Jakobsson feels as though one area that can be shored up is email. He said email is the primary channel for 95 percent of cyberattacks. Yet, while many companies have correctly identified targeted email attacks as their primary concern, they are still relying on traditional security technologies such as spam filters, which neither detect nor prevent these types of email attacks.

“As a result, these companies are spending time and money on employee awareness training, which is rarely effective and even reduces business productivity, as employees are expected to analyze every one of the hundreds of emails they receive every day. Instead, these companies should be recognizing that their primary protection technology does not address their primary concern very well,” he said.

He said it’s essential that companies prioritize threats on a sliding risk scale and adopt, and potentially swap out, technologies according to their budgets. “Today, however, companies aren’t doing this. For example, many companies do not correctly take loss and risk into consideration,” he said.
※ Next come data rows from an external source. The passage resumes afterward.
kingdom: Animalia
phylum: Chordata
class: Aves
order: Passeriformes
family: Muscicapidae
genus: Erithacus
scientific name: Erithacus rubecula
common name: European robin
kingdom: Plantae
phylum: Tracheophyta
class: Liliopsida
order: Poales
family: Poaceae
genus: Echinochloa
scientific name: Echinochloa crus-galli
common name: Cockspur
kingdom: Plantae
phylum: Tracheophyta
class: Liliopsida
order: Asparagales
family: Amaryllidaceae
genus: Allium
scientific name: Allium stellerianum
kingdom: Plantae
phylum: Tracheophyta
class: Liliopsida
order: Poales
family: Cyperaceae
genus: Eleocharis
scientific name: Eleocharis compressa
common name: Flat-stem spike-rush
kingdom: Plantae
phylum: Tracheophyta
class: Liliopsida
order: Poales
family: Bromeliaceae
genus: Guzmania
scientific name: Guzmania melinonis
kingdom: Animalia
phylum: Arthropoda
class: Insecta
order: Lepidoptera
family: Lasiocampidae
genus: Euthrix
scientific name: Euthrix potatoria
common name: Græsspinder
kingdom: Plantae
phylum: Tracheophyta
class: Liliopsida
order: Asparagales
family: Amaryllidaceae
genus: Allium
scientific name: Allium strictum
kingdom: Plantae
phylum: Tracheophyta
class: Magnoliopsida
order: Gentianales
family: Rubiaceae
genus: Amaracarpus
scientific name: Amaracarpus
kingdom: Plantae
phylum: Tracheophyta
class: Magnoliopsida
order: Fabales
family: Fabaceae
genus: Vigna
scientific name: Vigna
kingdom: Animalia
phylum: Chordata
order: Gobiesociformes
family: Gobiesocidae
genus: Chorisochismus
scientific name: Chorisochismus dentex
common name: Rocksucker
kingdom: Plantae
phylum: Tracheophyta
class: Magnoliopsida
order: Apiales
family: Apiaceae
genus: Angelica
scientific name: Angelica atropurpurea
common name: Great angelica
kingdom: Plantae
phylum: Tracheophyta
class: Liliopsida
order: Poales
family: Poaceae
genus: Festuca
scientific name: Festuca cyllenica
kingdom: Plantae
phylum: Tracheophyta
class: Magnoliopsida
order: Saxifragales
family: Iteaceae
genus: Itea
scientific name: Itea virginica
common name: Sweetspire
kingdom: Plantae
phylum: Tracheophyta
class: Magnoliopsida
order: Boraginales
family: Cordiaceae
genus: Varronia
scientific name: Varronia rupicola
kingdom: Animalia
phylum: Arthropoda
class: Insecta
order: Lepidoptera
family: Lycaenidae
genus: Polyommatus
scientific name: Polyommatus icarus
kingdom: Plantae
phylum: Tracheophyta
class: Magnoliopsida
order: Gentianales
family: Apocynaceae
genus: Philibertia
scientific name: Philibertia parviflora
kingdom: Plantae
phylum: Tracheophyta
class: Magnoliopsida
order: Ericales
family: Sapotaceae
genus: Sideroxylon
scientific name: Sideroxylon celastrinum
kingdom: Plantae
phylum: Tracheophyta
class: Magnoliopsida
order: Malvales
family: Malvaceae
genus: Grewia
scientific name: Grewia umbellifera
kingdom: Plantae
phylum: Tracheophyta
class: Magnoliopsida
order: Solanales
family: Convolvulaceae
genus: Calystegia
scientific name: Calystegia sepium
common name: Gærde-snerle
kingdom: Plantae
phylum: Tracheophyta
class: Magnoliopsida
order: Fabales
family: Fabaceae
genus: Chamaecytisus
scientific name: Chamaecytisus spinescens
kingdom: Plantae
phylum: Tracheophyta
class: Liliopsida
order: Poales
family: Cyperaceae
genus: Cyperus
Henderson doesn’t think companies are spending nearly enough on advanced training on their security staff. “Empowering your security teams to learn to use the tools they’ve already deployed at an expert level can improve your overall time to detect and remediate an issue, and build better job satisfaction and loyalty. It’s no surprise to anyone that good staff are hard to find and even harder to replace, so if you don’t have a set amount of cash set aside in your budget to keep those people happy… they’re going to look for greener pastures elsewhere. This is the reality in today’s cyber security job market."